__Exercise instructions__
Copy out the data word for word, without any of its pictures.

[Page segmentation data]

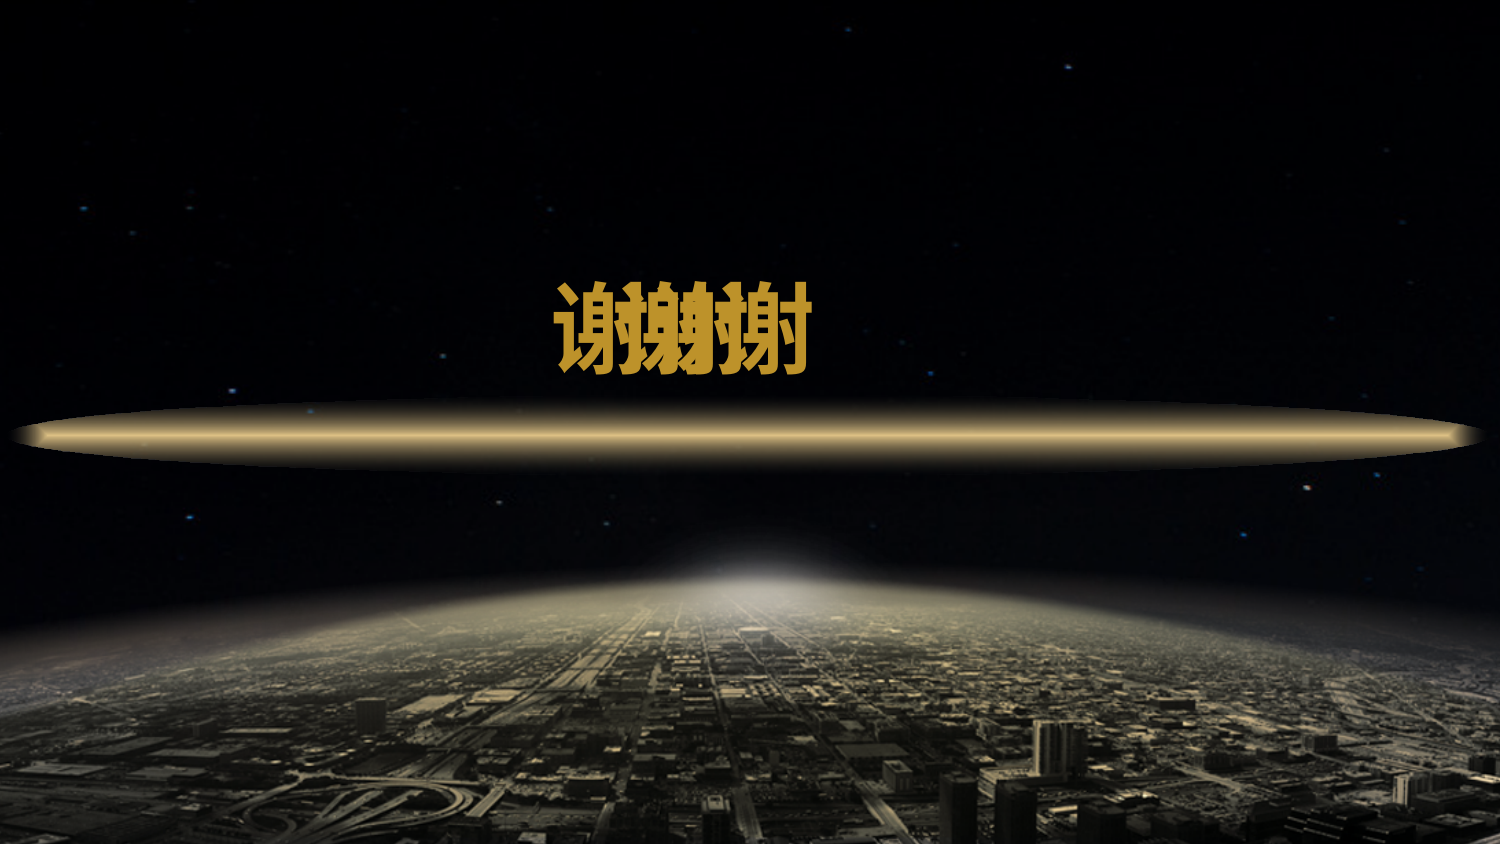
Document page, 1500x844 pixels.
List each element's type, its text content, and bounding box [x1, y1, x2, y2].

text_box 谢谢 [766, 258, 831, 394]
text_box 谢谢 [535, 258, 766, 394]
picture [0, 0, 1500, 844]
text_box [5, 393, 1490, 477]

__Result for this exercise__
Document page, 1500x844 pixels.
List each element's type, its text content, and bounding box [x1, y1, x2, y2].

text_box 谢谢 [766, 258, 831, 394]
text_box 谢谢 [535, 258, 766, 394]
picture [0, 0, 1500, 844]
text_box [5, 393, 1490, 477]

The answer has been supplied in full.